[練習課題 A] 御聖体拝領と祝福を扱った本文で、今回の話が対象とするのはどのような場合か。
[練習課題 B] 御聖体拝領と祝福を扱った本文を、最後の文の後から書き継いでください。

[本文]
====================
2016.04.21

大丈夫ですか? その指先

今回の話は、何か特別な式で祝福だけが行なわれる場合についてではありません。飽くまで、御ミサの御聖体拝領の行列の中、御聖体を拝領する人と祝福を受ける人が混在する場合についてです(私たちの現在の御ミサは大抵それであるわけですが)。
言いたいことは簡単です。上のイラストによって全てを理解した人は、以下を読んで下さる必要はありません。
====================
[提供された情報]
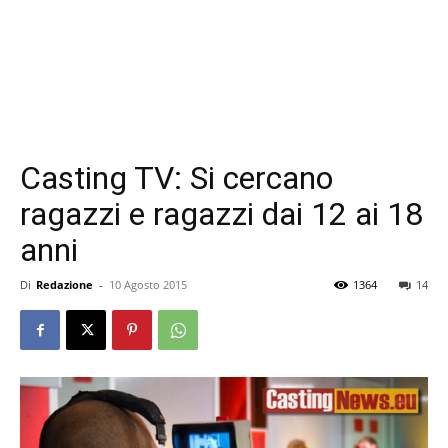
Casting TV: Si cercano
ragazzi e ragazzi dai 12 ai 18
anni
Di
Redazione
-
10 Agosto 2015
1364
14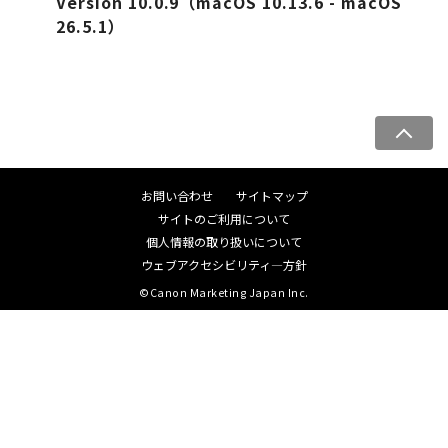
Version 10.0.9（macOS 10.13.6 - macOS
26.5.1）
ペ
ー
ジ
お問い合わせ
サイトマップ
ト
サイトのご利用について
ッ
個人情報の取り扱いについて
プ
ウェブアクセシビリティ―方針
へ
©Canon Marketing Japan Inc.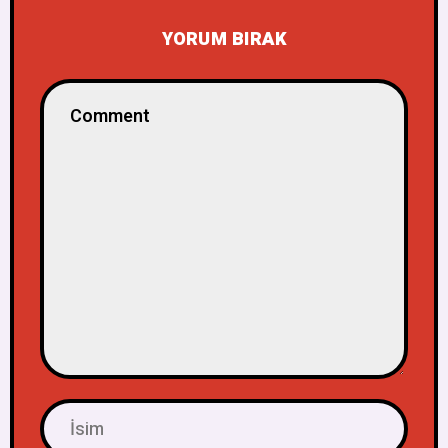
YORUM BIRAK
====================
[課題の解答 A] 御ミサの御聖体拝領の行列の中で、御聖体を拝領する人と祝福を受ける人が混在する場合です。

[課題の解答 B]
私も、洗礼志願者だった時、御ミサの御聖体拝領の列に並んで司祭から祝福を受けていました。その時は特にそれに疑問を感じていませんでした。しかし、最後の最後になって(信者になって、或る理由で御聖体拝領ではなく祝福を受けた時)「あれ?」と思ったのでした。それは、司祭が私の頭の上に手をベタッと置いたことでした。謂ゆる「按手」式の祝福。で、私はその時、こう思ったのでした。「え? 私の頭に触ったその指で、次の人のための御聖体を持つの?」と。そして、「どうしてそうベタッと触るかな。頭に触らずに祝福することを考えないのかな」と。──思えば、これは洗礼志願者の頃から気づいていいことでした。私もぼんやりしたものでした。

ただ、こう言えるかも知れません。「司祭がその種の祝福の仕方をする時でも、もし御聖体を持つことになる人差し指と親指の先を相手の人の頭に触れないようにしているなら、問題ない」と。
しかし、実際のところ、どうなんでしょうか? 神父様方は注意深く必ずそうしていますか?

ここに一つの動画があります。福岡教区の小倉教会の御ミサを映し

たものです(クリスマスミサ2013年 小倉カトリック教会 - YouTube)

47:50 あたりから御聖体拝領の場面が始まります。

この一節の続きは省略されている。